Apesar de a advocacia ser “uma profissão exigente, de esforço”, mas “muito gratificante”, que “tanto homens [como] mulheres estão igualmente capacitados para exercer e nela progredir”, como defende Maria, o sexo feminino continua a enfrentar nesta área os “mesmos desafios dos outros setores em geral”. A disparidade entre os géneros, a qual considera ser a “questão de ‘um milhão de dólares’”, é encarada por Maria “com bastante cautela e seriedade”, visto “entroncar com muitas outras [questões], sensíveis, sobre dimensões estruturantes da nossa vida individual, cultural e social”. Contudo, a executiva realça que a advocacia “já desbravou muito caminho” nesta questão, indicando que algumas sociedades de advogados portuguesas são atualmente “encabeçadas por Managing Partners mulheres, que fizeram um percurso notável, e a quem foram dadas as condições para evoluir nesse sentido”.

Este fenómeno, refere, tem também sido notável noutros “órgãos executivos de governo societário”, como “os conselhos de administração”, nas “várias áreas de prática/de negócio, e também [nas] equipas de gestão”, que vão promovendo mulheres “para lugares de direção e de liderança”, em que contribuem “de forma matricial para a estratégia” das suas organizações.
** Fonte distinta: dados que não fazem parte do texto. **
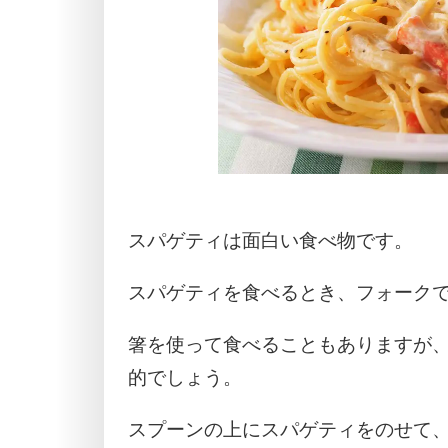
スパゲティは面白い食べ物です。
スパゲティを食べるとき、フォーク
箸を使って食べることもありますが
的でしょう。
スプーンの上にスパゲティをのせて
Segundo a sócia, a SRS Legal apresenta “vários bons exemplos” em cada um destes grupos: “Estamos a fazer bom caminho, de forma responsável, sem superficialidades ou sensacionalismos”.

Como mulher num cargo de topo, são vários os conselhos que Maria dá às jovens que estejam interessadas na advocacia (e em qualquer outra área), desde o fomento da curiosidade e o estudo do “setor, [das] suas idiossincrasias” e outros aspetos, até ao desenvolvimento das “competências relacionais, de comunicação” e mesmo a “aprendizagem de línguas estrangeiras, de ‘linguagens’ complementares”, algo especialmente importante para as advogadas, na opinião da sócia. Igualmente, a diretora defende que as mulheres devem “observar e fazer perguntas com humildade”, que considera serem “atos de inteligência”, pois sem estes “não se aprende”, assim como “não ‘mirrarem’ a [sua] juventude” na “concretização de ambições profissionais” e também “não descurarem a Família”, que diz ser “a matriz fundacional de tudo o resto”. Mas, acima de tudo, o mais importante em qualquer área profissional é ser uma mulher “audaz, mas paciente”: “A audácia exige sair fora da nossa zona de conforto e arriscar. Se o caminho for mais lento ou em zig zag, tudo bem; será o resultado de escolhas ou vivências igualmente importantes naquele momento, ainda que isso possa não ser logo evidente. Isso vale para todos os estádios da nossa vida profissional – é importante que nos afirmemos e arrisquemos, mas pelas razões certas”, reitera Maria.